He played Wimbledon under four different nationalities, ended up winning while wearing sunglasses, but he was also Olympic medallist in ice hockey and could have become the first European in history to play in the NHL. His name is Jaroslav Drobny, the man with a thousand lives.
Wimbledon, June 1954. The London public couldn’t stop celebrating the winner of the men's tournament. He was the favourite in English hearts, he triumphed racquet in hand. But that man wasn't British but Egyptian, at least at the time, and he had the craziest life. So crazy that it is better to write it in chronological order to avoid losing track too. The life in question is that of Jaroslav Drobny, born in Prague in 1921, whose father was a tennis coach who initiated his son to the sport from an early age. Precocity model, the young Drobny was even invited to play his first Wimbledon in 1938, as a representative of Czechoslovakia. A country that will soon be the scapegoat of the Nazis, so much so that a year later, on the eve of the World War, it was under the colours of the very temporary protectorate of Bohemia and Moravia, set up by Hitler, that the young tennis player played his second Grand Slam tournament in London.
Tennis in the summer, ice hockey in the winter
It was then that the Second World War started. Jaroslav Drobny saw it from some distance, but not enough to be completely distant from the horrors, especially during the 1945 purges when he witnessed the lynching of a German soldier, burned alive and stoned by a crowd drunk with revenge. During the conflict, he still managed to continue practicing tennis. But not only, ice hockey, too, that he practiced diligently. Tennis in the warmer months, hockey during the winter. In 1946, return to Wimbledon with this time a first great achievement: a victory in the fourth round against the American favourite Jack Kramer, who therefore had to wait another year before winning the tournament. In the winter of 1947, Drobny was this time selected to play the ice hockey World Championships at home. Czechoslovakia won, with on the skates, a decisive player, author of 15 goals in the competition. The feat almost happened again the following winter in Switzerland, when Czechoslovakia won the Olympic silver, only surpassed by the invincible Canadians. A few weeks later, the versatile Drobny (who scored 9 goals in the Olympics) took his tennis racquet and reached the final of Roland Garros, where he lost against Frank Parker.
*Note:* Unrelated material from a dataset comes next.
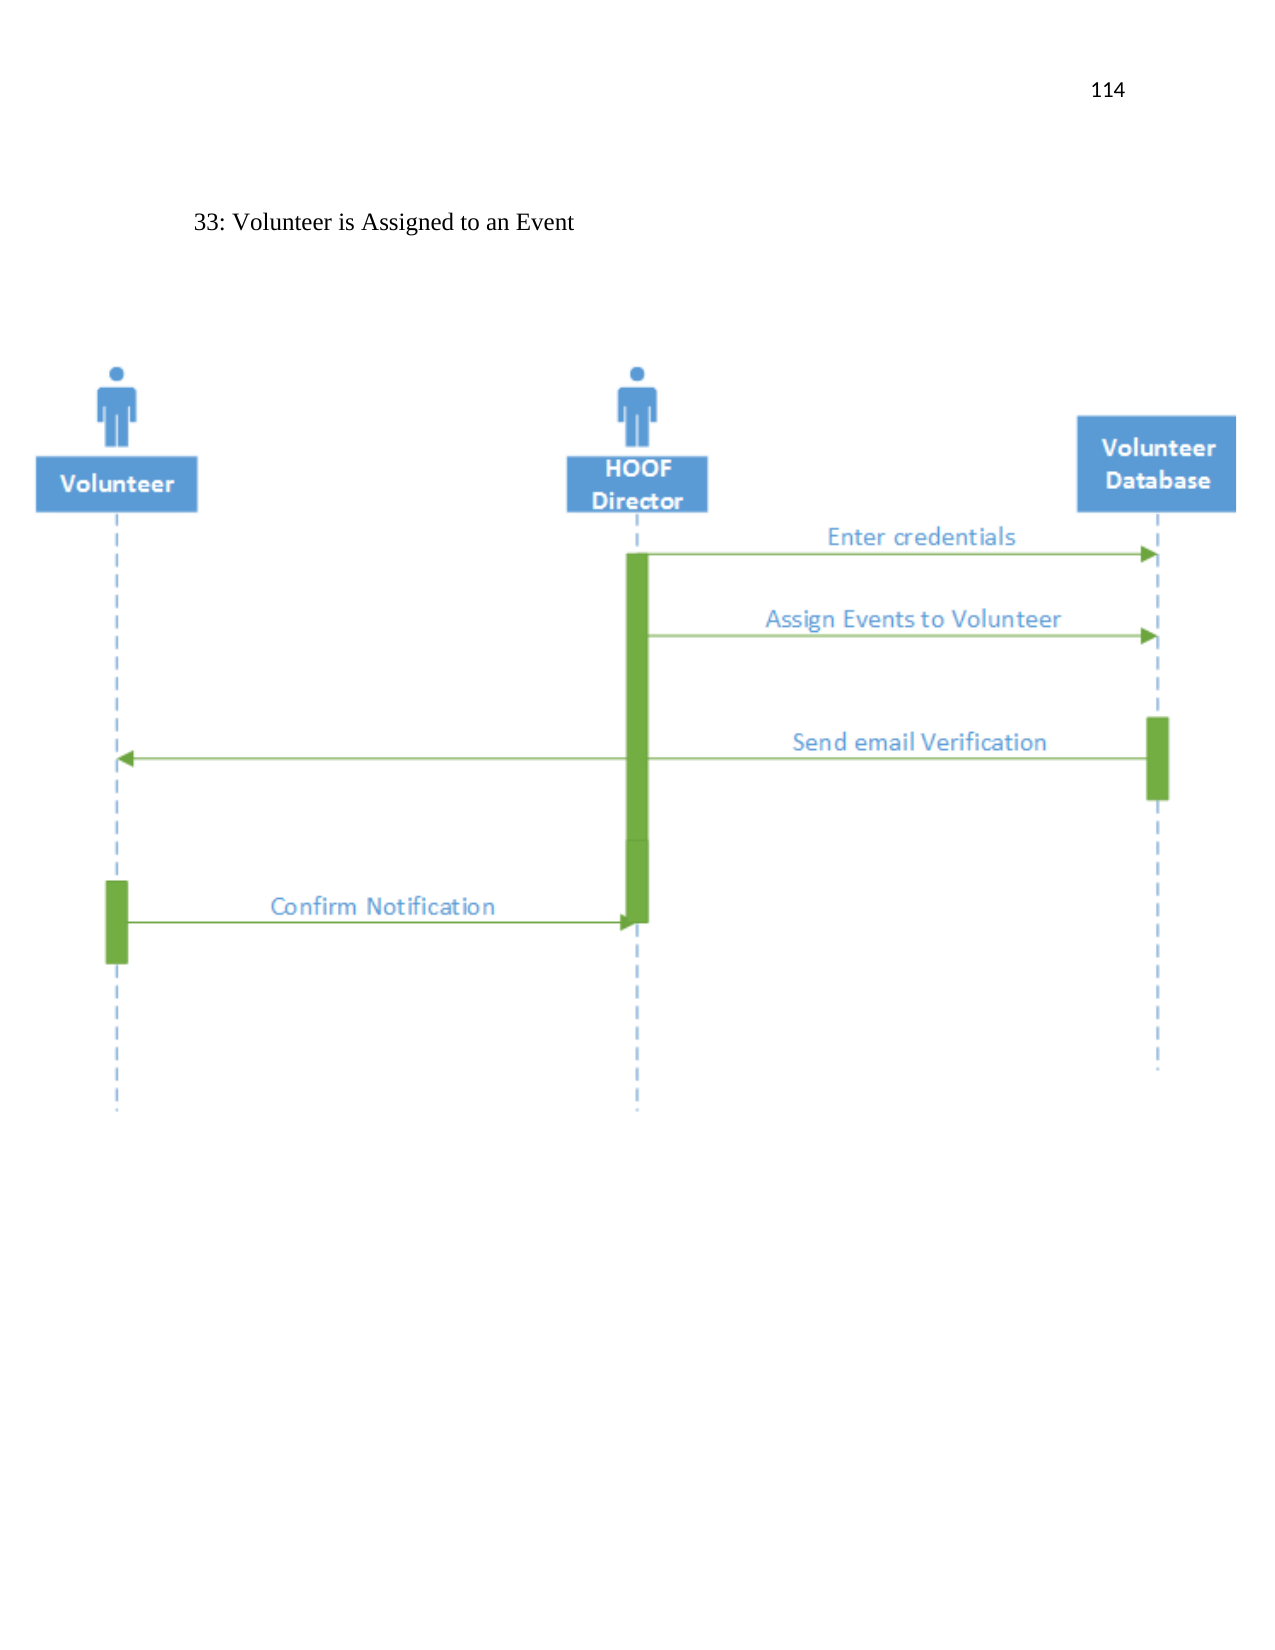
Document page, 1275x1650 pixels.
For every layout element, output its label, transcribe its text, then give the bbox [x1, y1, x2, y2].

picture [33, 365, 1237, 1150]
text 33: Volunteer is Assigned to an Event [187, 207, 1125, 236]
An escape with two shirts and 50 $
At that time, Jaroslav Drobny was at a crossroads: it had become harder and harder for him to reconcile the two sports and he had trouble living in the confinement in which Czechoslovakia was immersed since the end of the war. The Ice Hockey American franchise, the Boston Bruins invited him to become the first European to compete in the prestigious National Hockey League (NHL), with a fat check at the end. He refused and said that he wanted to focus 100% on tennis. It was in those very moments certainly – in the late 1940s - that Drobny decided to flee his country, an exile of which he knew that he would never return. It was then one of the most beloved local athlete, second only to the long distance runner Emil Zatopek. In July 1949, during a tournament in Gstaad in Switzerland, he and his teammate in Davis Cup, Vladimir Cernik, refused to return in Czechoslovakia and asked for political asylum. "Everything I had,” he said years later, “was two shirts, my toothbrush and 50 dollars.” Drobny was refused Swiss citizenship, then American and Australian, before receiving an invitation from Egypt, that he happily accepted. So it's as an Egyptian that he finally landed the Grail in 1954: a Wimbledon title - after two to French Open won in 1951 and 1952 - by defeating Ken Rosewall, during an interminable final still far from the introduction of the tie-break in tennis (13/11 6/4 6/2 9/7).
A last Wimbledon as an English citizen
First left-handed player to win on the London grass since Norman Brookes in 1914, Drobny was also the first to win a Grand Slam tournament while wearing glasses, souvenir of a collision on ice skates... Very elegant, smart, polite, reserved, the former Czech who became Egyptian by force of circumstance fitted perfectly to the spirit of Wimbledon and the English middle class lifestyle. He besides moved to Sussex with his (English) wife in the early 1950s and applied every year for British nationality, that he eventually obtained in 1959. It was therefore with a fourth passport that he played in 1960 at 38, his last Wimbledon, at home this time, before finally retiring. He then bought of a sports shop in South Kensington, and died in London on the 13th of September 2001, a month before his eightieth birthday.